▶ Exercise instructions
Within the entries below, how many lines carry the word "serviços"? State the number and stop.

Saved entries:

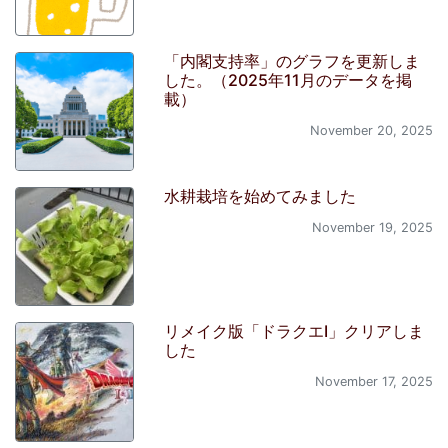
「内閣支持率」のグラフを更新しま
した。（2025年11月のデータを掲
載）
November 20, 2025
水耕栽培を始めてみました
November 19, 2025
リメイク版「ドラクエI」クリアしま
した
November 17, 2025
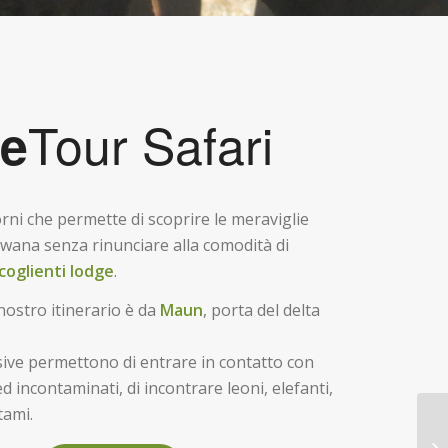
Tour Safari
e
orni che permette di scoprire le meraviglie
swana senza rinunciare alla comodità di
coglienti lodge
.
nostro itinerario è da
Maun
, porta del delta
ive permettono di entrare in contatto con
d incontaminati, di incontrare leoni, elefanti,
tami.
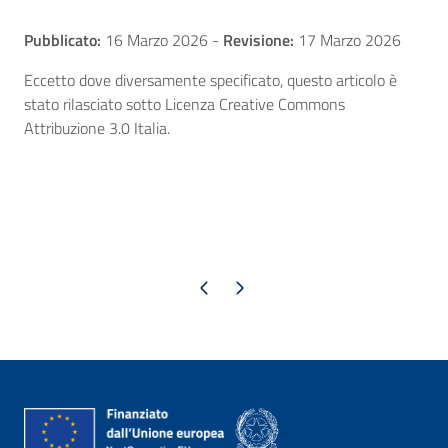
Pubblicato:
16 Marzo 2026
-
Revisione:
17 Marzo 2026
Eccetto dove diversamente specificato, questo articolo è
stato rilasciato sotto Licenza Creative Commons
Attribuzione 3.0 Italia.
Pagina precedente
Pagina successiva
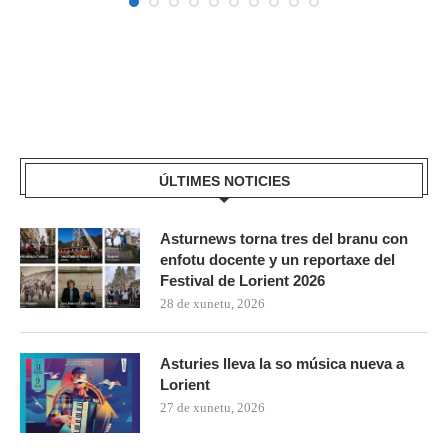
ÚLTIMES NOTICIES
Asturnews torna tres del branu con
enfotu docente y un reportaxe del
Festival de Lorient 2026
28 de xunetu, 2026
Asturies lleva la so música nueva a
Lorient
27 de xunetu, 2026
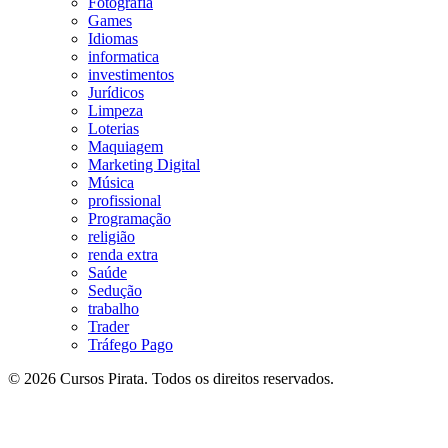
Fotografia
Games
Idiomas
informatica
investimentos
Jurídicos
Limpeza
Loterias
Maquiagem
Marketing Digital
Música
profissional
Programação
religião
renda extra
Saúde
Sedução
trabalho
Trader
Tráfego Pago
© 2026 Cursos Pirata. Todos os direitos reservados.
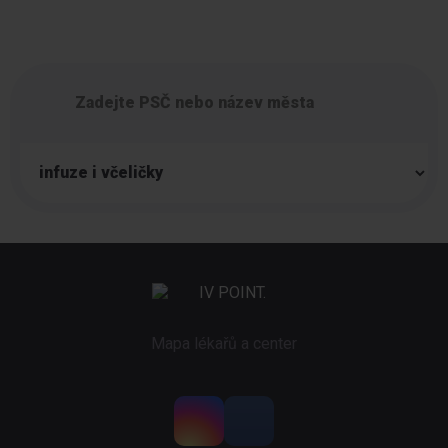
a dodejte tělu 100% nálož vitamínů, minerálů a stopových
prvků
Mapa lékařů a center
...
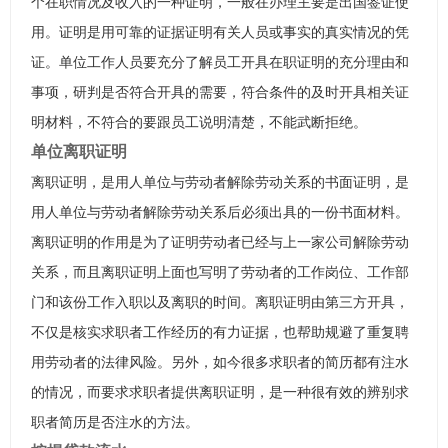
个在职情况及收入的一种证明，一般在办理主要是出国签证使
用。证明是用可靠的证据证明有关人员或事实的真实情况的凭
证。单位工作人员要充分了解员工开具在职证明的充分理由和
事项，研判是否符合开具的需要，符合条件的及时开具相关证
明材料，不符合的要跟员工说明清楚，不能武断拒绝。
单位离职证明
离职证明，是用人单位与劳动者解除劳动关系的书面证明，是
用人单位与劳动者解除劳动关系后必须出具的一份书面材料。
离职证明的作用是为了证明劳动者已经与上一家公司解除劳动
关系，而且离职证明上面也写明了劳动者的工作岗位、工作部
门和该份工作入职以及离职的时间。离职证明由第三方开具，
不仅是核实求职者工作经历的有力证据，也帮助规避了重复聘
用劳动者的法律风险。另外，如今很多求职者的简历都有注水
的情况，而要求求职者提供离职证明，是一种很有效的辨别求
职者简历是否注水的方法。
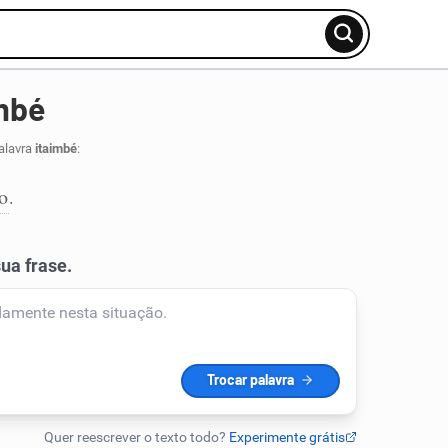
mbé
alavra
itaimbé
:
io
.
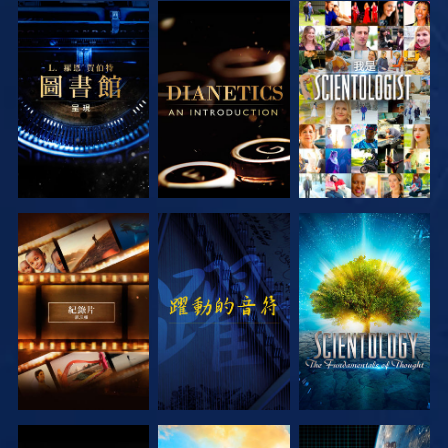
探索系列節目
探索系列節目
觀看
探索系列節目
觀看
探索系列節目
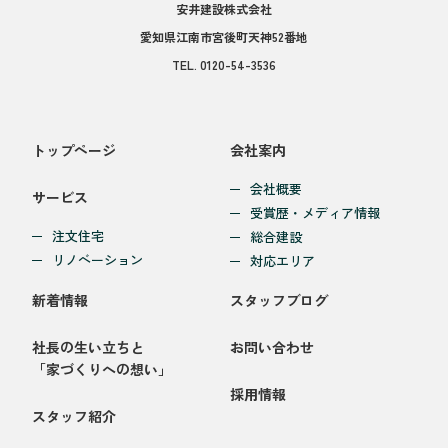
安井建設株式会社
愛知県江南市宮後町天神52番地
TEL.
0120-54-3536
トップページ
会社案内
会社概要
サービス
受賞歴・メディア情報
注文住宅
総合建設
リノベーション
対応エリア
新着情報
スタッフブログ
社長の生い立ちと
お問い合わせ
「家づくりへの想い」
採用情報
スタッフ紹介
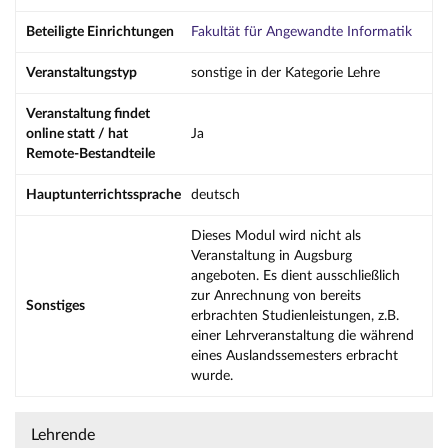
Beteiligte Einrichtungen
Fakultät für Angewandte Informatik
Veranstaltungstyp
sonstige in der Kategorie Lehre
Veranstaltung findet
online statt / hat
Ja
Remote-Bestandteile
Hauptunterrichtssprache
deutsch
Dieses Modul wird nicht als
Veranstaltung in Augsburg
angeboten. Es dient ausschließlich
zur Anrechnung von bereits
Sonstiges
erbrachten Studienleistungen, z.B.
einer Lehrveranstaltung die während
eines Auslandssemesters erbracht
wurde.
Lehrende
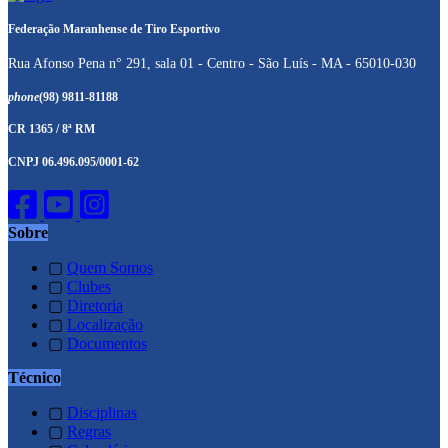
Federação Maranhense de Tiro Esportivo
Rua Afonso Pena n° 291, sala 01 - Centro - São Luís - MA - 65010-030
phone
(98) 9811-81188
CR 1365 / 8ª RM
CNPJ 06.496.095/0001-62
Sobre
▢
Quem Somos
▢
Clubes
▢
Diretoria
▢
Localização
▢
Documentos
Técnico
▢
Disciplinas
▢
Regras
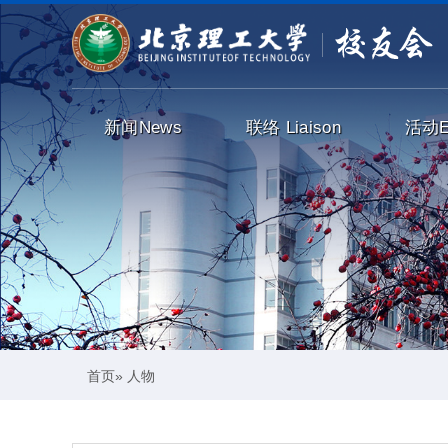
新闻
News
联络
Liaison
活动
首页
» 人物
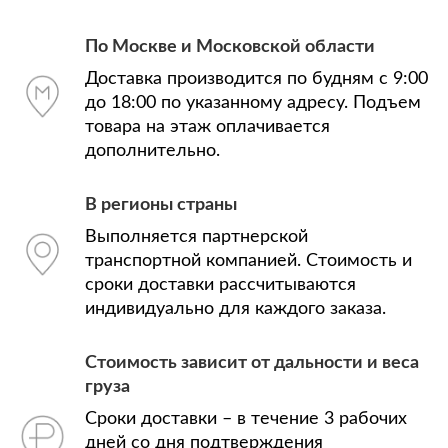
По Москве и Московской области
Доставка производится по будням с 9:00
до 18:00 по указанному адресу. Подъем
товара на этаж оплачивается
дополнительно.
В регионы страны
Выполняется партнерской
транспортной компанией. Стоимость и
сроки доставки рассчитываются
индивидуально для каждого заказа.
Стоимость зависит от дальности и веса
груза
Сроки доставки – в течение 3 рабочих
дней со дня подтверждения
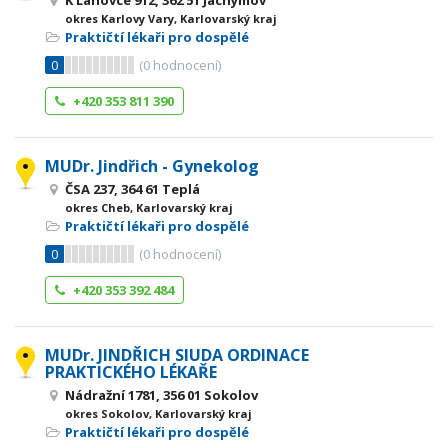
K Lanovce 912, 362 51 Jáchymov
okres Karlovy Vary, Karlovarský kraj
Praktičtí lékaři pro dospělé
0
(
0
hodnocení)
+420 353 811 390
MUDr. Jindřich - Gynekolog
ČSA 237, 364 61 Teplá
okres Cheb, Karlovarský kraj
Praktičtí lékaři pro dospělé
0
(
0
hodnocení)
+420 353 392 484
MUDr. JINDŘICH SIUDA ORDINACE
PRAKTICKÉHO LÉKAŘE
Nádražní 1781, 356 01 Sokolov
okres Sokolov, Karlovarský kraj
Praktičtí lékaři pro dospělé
* * *
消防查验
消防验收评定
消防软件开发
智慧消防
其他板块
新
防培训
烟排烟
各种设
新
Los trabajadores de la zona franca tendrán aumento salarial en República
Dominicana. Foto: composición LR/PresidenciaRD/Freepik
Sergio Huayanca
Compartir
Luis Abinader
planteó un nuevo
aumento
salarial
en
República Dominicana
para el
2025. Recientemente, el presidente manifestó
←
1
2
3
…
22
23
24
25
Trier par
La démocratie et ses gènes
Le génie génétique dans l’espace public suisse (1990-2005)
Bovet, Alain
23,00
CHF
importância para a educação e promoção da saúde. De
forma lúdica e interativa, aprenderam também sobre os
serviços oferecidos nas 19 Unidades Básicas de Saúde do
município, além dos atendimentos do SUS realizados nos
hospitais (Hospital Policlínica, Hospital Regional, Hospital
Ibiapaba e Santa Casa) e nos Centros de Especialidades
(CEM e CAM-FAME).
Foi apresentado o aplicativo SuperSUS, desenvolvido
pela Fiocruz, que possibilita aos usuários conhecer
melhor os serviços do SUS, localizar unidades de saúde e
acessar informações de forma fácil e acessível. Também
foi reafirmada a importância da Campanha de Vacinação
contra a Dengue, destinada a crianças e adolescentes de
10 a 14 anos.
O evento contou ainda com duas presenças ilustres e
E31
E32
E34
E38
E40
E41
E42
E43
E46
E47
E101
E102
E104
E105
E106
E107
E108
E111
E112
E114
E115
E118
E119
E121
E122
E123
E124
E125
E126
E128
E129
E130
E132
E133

▶ Answer for this exercise
2